Ted O'Loughlin

Personal information
- Nationality: Australian
- Born: 1952 (age 73–74)
- Education: St Joseph's College, Hunters Hill
- Years active: 1968-74

Sport
- Country: Australia
- Sport: Rowing
- Club: Nepean Rowing Club Sydney University Boat Club

Achievements and titles
- National finals: King's Cup 1974

= Ted O'Loughlin =

Australian gastroenterologist and former rower (born 1952)

Dr. Edward O'Loughlin (born 1952) is an Australian paediatric gastroenterologist and a former national representative rower. As a sweep oarsman he was a 1974 national champion and an Australian representative in the men's eight at the 1974 World Championships. As a physician he has served as Head of Gastroenterology at Westmead Children's Hospital.

==Club and state rowing==
O'Loughlin was raised in Penrith, New South Wales. His senior schooling was at St Joseph's College Hunters Hill and he made their 2nd VIII in 1968 in the same term he arrived at the college. In 1969 he rowed in the school's 1st VIII. His senior club rowing was from the Nepean Rowing Club and the Sydney University Boat Club and he represented the university in the senior men's eight at the Australian Intervarsity Regattas of 1971 and 1972.

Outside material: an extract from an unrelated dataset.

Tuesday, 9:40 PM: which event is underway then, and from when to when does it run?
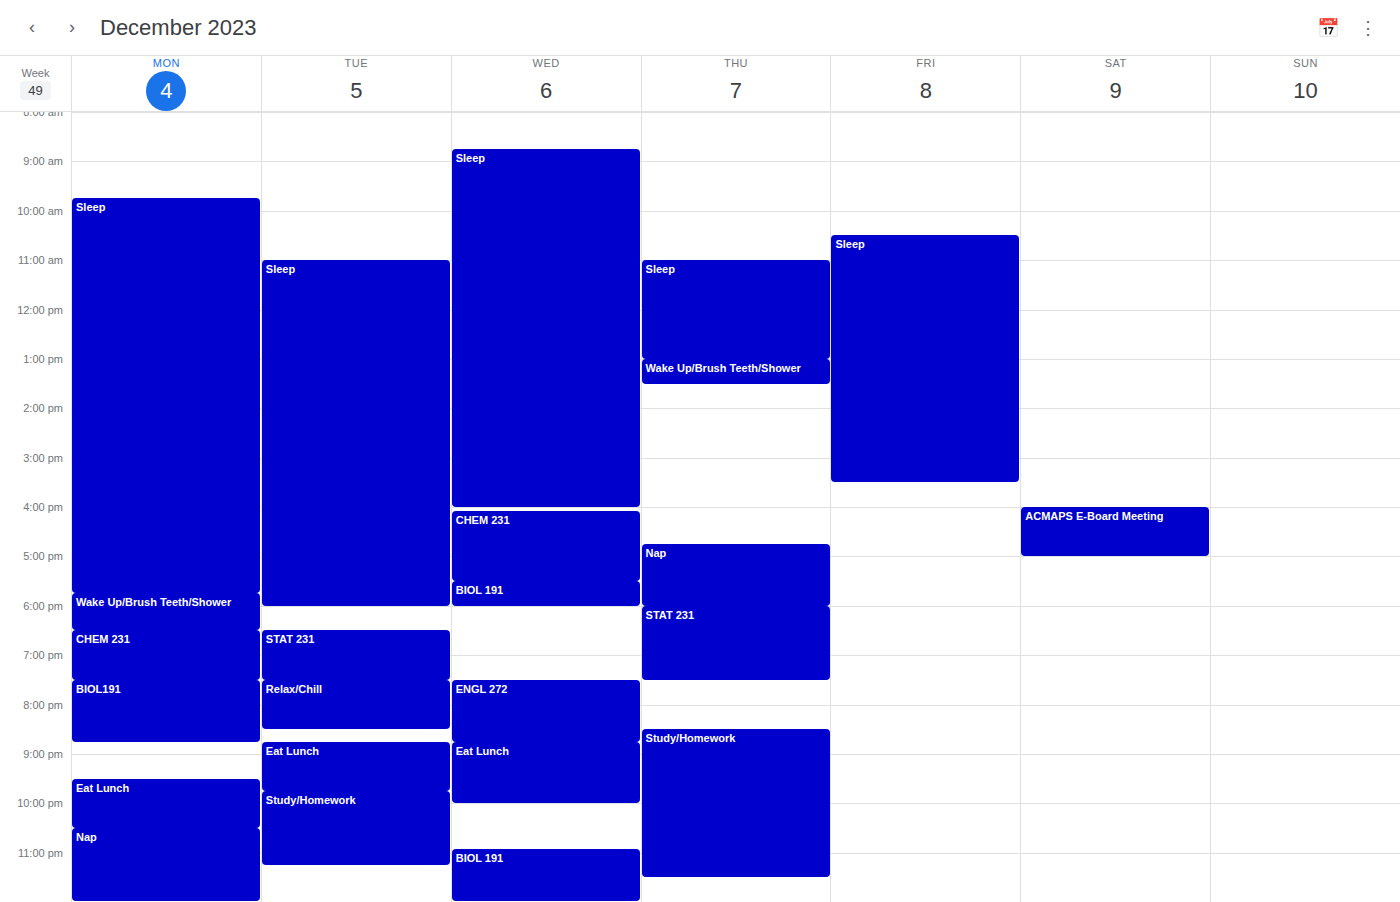
"Eat Lunch", 8:45 PM to 9:45 PM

At the Australian Rowing Championships in 1970 he raced in a Nepean four contesting the men's coxless four title. In 1972 he rowed in a Sydney University eight which won the men's junior eight title at the Australian Championships. In 1974 he rowed in SUBC colours in a coxed four which placed second in that championship race.

His state representative debut for New South Wales came in the 1974 men's eight which contested and won the King's Cup at the Interstate Regatta within the Australian Rowing Championships.

==International representative rowing==
The coach, coxswain and seven members of the victorious 1974 NSW King's Cup crew including O'Loughlin were selected as the Australian men's eight to compete at the 1974 World Rowing Championships in Lucerne. The eight finished in 2nd place in the petite final for an overall eighth placing.

==Medical career==
O’Loughlin graduated in medicine from Sydney University in 1977. He undertook paediatric training at Sydney's Royal Alexandra Hospital for Children and a Gastrointestinal fellowship in Calgary, Canada. In 2012 he was Westmead Children's Hospital's Head of Gastroenterology.